On 09/12/2014 07:52 PM, Roland McGrath wrote:
> I forgot to mention the other exception: if (foo & BIT) or if (!(foo & BIT))
> is fine, no need for if ((foo & BIT) != 0) or if ((foo & BIT) == 0).
Thanks, so there shouldn't be a need to change the patch.
From 25282e6d2d0bb5d9314ec02845747aa9c86c5606 Mon Sep 17 00:00:00 2001
From: Florian Weimer <fweimer@redhat.com>
Date: Tue, 9 Sep 2014 20:37:28 +0200
Subject: [PATCH 3/3] Manual cleanups after __builtin_expect conversion of
iconv/ and iconvdata/
This commit removes the one remaining __builtin_expect expressions which
can be converted, and fixes long lines introduces by the automated
rewriting.
2014-09-09 Florian Weimer <fweimer@redhat.com>
* iconv/gconv_dl.c (__gconv_find_shlib): Wrap long line resulting
from the automated __builtin_expect conversion.
* iconvdata/euc-kr.c (euckr_from_ucs4): Likewise.
* iconv/gconv_cache.c (__gconv_load_cache): Replace multi-line
__builtin_expect with __glibc_unlikely.
@@ -116,9 +116,9 @@ __gconv_load_cache (void)
|| __glibc_unlikely (header->string_offset >= cache_size)
|| __glibc_unlikely (header->hash_offset >= cache_size)
|| __glibc_unlikely (header->hash_size == 0)
- || __builtin_expect ((header->hash_offset
+ || __glibc_unlikely ((header->hash_offset
+ header->hash_size * sizeof (struct hash_entry))
- > cache_size, 0)
+ > cache_size)
|| __glibc_unlikely (header->module_offset >= cache_size)
|| __glibc_unlikely (header->otherconv_offset > cache_size))
{
@@ -93,7 +93,8 @@ __gconv_find_shlib (const char *name)
found->counter = -TRIES_BEFORE_UNLOAD - 1;
found->handle = NULL;
- if (__glibc_unlikely (__tsearch (found, &loaded, known_compare) == NULL))

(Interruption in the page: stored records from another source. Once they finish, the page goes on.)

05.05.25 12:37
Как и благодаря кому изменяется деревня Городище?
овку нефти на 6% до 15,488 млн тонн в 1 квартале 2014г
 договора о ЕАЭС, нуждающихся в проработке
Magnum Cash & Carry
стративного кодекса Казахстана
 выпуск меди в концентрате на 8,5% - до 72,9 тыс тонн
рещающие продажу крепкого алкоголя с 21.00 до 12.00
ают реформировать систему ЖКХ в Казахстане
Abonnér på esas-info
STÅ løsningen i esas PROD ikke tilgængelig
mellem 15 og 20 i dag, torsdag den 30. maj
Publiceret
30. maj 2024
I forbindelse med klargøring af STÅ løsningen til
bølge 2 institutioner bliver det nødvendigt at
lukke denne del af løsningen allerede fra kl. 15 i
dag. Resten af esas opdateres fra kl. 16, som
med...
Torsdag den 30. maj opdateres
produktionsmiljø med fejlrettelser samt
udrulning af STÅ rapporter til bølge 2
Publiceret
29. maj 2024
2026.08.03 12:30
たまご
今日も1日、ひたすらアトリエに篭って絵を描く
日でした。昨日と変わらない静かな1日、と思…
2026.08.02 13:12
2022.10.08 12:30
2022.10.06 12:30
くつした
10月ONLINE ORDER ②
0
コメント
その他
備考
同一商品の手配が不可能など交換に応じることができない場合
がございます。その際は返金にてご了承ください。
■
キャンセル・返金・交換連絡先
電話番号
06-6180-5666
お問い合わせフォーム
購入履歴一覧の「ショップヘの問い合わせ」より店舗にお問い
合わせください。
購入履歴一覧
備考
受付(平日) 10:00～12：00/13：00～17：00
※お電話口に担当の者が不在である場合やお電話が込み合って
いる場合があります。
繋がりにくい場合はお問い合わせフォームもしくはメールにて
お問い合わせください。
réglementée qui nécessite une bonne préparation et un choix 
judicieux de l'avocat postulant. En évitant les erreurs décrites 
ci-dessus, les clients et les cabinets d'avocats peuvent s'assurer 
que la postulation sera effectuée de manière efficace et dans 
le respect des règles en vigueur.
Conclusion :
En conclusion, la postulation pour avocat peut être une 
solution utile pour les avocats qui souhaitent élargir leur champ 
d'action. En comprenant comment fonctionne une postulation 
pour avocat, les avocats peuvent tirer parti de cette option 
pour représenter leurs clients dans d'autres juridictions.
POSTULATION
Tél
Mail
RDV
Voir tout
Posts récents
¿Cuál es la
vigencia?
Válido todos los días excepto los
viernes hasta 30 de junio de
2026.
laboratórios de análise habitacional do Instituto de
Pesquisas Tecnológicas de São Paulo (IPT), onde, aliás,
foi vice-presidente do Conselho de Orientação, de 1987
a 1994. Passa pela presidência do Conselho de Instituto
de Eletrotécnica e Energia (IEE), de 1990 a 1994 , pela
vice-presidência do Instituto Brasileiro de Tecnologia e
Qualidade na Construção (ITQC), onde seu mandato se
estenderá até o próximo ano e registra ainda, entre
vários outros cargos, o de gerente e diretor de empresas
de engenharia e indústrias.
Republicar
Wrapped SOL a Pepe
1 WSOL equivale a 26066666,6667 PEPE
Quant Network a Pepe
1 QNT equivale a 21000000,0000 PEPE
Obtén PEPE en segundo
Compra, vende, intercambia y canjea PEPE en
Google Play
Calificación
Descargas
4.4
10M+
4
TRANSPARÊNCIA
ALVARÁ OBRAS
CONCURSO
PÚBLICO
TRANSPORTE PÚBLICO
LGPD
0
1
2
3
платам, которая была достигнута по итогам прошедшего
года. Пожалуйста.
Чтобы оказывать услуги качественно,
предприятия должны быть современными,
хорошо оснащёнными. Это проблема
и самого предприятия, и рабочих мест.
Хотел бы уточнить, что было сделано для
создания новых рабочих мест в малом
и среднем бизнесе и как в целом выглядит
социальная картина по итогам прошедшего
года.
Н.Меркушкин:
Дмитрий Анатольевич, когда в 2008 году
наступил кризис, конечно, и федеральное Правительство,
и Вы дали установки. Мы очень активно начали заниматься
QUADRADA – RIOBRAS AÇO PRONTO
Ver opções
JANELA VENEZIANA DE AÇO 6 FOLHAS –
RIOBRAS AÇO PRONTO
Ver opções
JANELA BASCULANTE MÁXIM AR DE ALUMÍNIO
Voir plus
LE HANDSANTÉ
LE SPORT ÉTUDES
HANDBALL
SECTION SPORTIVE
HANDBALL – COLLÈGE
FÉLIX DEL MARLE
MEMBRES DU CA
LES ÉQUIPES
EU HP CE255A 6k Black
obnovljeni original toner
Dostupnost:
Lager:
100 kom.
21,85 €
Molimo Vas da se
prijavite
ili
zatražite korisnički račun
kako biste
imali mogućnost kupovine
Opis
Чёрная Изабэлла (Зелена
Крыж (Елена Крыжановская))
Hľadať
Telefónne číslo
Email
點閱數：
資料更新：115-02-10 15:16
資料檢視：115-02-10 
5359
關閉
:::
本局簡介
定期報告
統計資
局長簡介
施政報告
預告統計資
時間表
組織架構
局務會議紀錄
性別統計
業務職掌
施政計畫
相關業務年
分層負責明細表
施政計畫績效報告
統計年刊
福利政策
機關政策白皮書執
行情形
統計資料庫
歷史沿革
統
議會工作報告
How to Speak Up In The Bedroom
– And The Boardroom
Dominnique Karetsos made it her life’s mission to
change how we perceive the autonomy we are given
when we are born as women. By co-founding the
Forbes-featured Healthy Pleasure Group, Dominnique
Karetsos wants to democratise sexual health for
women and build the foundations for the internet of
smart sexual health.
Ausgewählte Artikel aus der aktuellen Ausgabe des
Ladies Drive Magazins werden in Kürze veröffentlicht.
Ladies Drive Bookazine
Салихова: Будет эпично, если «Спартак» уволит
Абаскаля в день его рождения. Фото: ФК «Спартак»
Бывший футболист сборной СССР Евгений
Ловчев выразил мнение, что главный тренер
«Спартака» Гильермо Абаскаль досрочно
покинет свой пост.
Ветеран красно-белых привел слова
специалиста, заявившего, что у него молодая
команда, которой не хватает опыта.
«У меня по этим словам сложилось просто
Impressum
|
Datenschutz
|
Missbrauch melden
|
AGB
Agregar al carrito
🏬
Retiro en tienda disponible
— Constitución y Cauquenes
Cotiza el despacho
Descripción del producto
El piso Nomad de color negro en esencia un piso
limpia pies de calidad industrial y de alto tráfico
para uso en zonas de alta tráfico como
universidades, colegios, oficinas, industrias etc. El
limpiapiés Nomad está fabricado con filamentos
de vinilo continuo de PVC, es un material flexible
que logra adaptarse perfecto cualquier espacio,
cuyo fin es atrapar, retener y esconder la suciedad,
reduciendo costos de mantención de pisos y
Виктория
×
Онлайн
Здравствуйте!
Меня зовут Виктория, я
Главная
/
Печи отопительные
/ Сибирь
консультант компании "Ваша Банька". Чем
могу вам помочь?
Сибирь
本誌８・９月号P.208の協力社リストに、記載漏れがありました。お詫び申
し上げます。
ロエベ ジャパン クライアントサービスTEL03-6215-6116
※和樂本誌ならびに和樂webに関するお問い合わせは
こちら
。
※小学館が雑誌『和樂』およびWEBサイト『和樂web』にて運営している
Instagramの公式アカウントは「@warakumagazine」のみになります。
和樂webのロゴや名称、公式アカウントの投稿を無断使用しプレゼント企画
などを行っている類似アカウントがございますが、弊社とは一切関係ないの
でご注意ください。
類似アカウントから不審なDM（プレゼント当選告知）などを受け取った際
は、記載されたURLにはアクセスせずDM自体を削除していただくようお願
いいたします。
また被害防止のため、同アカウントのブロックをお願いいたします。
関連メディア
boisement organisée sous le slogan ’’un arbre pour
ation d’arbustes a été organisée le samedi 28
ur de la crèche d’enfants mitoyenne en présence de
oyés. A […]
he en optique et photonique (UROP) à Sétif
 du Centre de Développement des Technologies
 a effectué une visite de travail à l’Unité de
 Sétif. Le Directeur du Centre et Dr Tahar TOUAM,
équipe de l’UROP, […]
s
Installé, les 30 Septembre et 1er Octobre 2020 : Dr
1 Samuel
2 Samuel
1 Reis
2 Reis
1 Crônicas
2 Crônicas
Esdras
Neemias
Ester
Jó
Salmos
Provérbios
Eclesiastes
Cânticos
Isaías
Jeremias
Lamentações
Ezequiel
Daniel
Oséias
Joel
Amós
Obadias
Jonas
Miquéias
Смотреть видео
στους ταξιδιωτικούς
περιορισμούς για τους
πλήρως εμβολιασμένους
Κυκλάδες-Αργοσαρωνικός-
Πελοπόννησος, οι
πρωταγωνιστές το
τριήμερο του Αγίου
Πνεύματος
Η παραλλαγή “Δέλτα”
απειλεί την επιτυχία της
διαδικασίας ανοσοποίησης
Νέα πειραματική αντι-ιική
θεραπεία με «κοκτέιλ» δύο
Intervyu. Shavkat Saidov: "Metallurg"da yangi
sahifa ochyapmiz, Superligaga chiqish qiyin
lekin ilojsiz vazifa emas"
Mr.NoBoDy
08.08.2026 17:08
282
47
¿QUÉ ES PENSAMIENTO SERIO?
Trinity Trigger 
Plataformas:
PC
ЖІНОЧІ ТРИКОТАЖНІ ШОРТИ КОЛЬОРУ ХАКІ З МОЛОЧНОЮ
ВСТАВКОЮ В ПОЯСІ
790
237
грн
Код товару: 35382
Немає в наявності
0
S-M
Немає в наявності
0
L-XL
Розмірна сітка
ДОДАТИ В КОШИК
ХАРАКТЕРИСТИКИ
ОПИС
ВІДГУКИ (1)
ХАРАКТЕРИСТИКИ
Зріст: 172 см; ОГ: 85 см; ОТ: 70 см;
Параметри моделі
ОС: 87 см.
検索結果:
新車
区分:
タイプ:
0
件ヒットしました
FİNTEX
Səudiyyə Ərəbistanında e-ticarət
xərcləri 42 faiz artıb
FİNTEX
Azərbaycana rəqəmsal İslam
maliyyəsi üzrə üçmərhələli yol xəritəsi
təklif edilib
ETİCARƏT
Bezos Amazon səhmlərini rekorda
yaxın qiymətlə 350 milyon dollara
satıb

+ if (__glibc_unlikely (__tsearch (found, &loaded, known_compare)
+ == NULL))
{
/* Something went wrong while inserting the entry. */
free (found);
@@ -38,7 +38,8 @@ euckr_from_ucs4 (uint32_t ch, unsigned char *cp)
cp[0] = '\xa3';
cp[1] = '\xdc';
}
- else if (__glibc_likely (ucs4_to_ksc5601 (ch, cp, 2) != __UNKNOWN_10646_CHAR))
+ else if (__glibc_likely (ucs4_to_ksc5601 (ch, cp, 2)
+ != __UNKNOWN_10646_CHAR))
{
cp[0] |= 0x80;
cp[1] |= 0x80;
--
1.9.3